What the task requires: Could you copy exactly the lines below, beginning at the line with "text: Test ->" and stopping after the line with "font-size: 23px ->", with no pictures?

Data extracts:
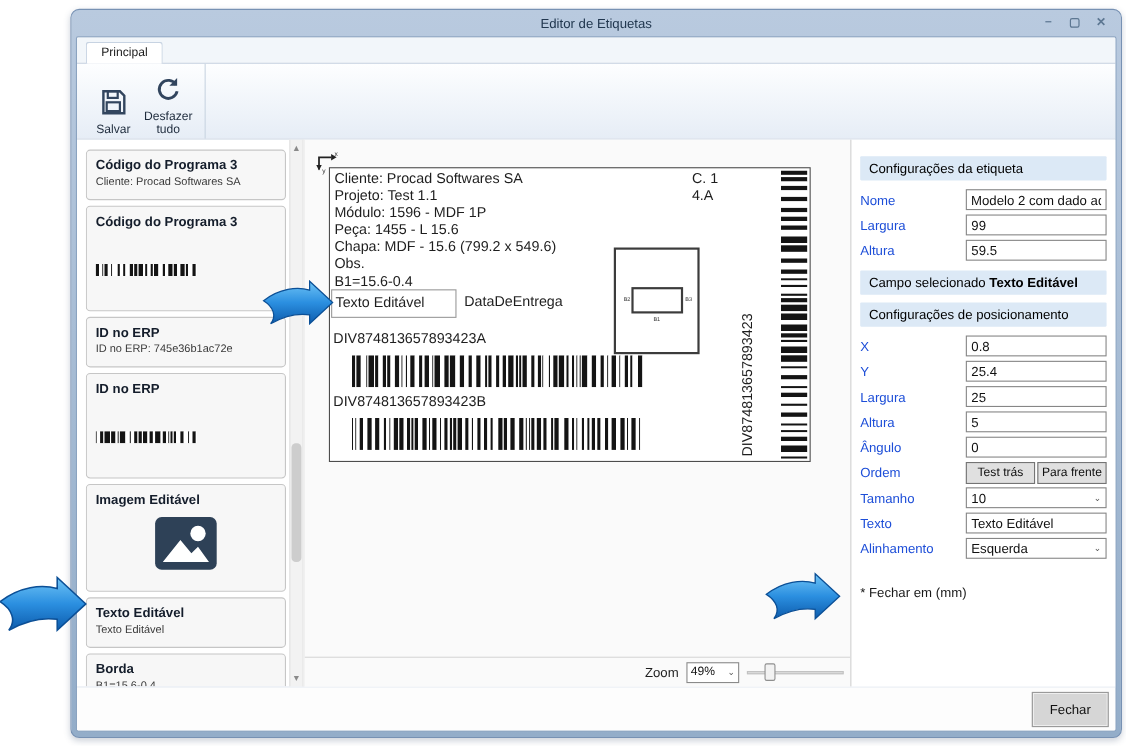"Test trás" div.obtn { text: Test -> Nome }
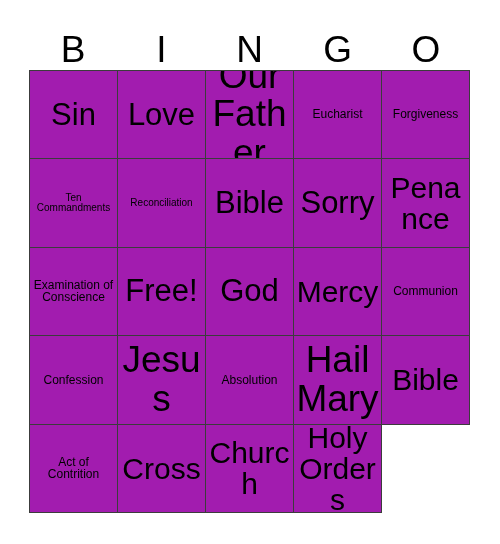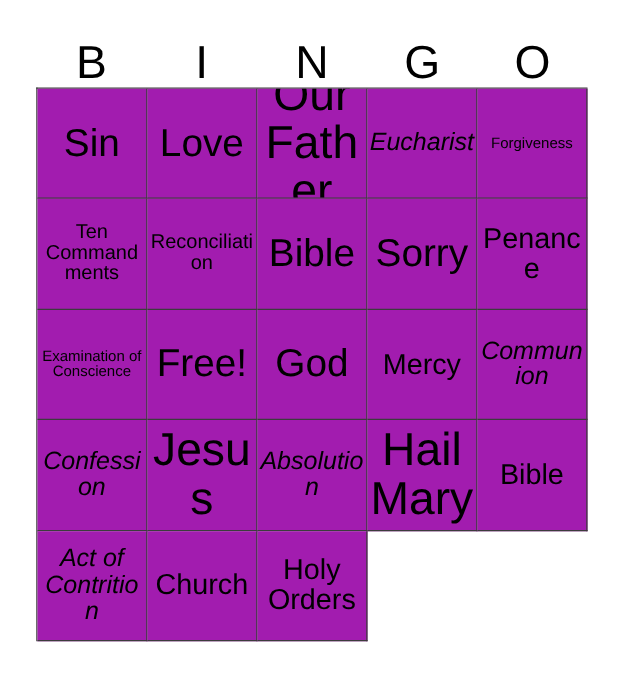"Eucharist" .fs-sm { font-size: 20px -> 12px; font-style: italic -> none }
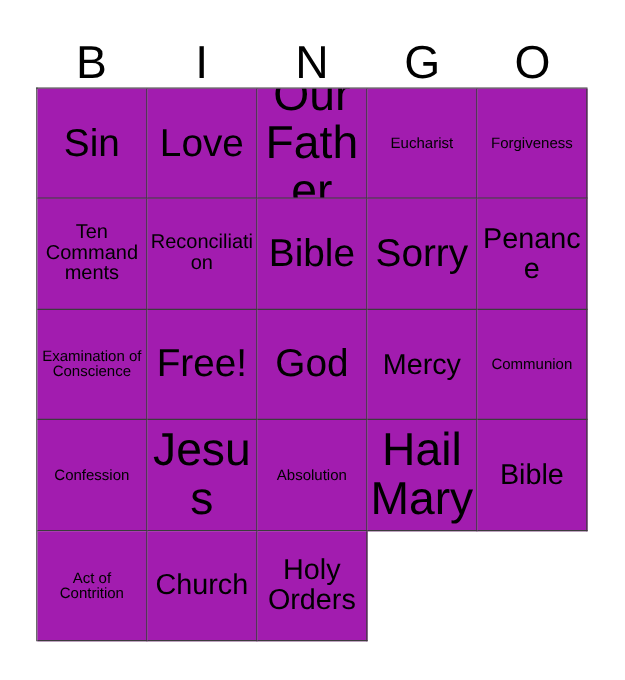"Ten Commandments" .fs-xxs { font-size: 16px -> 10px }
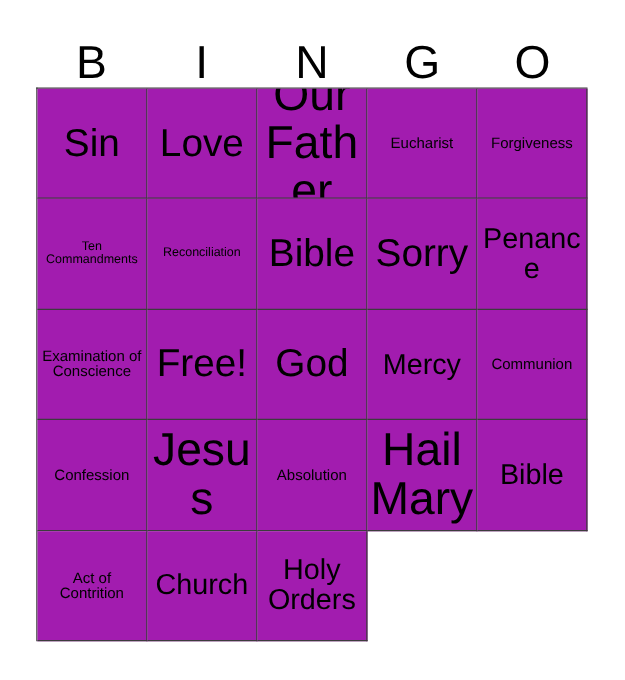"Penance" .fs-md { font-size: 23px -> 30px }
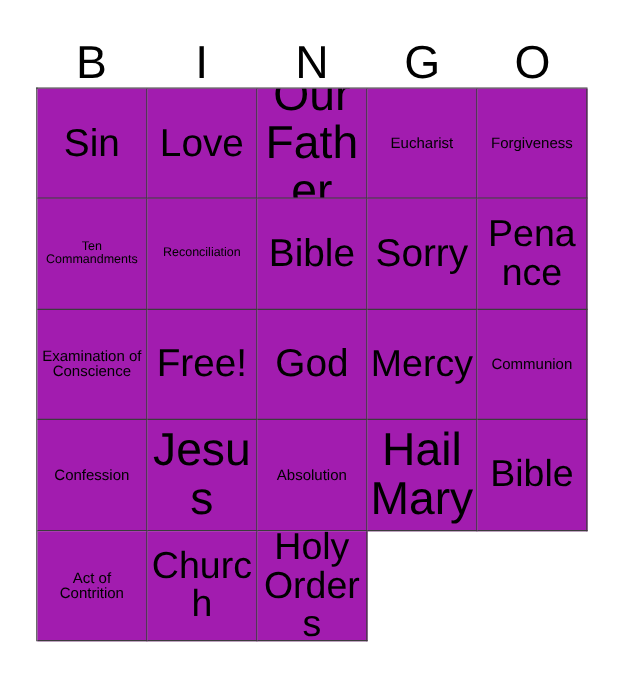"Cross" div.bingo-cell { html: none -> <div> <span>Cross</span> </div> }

--

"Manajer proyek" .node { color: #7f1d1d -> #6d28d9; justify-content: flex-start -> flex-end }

Task response:
"Test trás" div.obtn { text: Test -> Nome }
"Eucharist" .fs-sm { font-size: 20px -> 12px; font-style: italic -> none }
"Ten Commandments" .fs-xxs { font-size: 16px -> 10px }
"Penance" .fs-md { font-size: 23px -> 30px }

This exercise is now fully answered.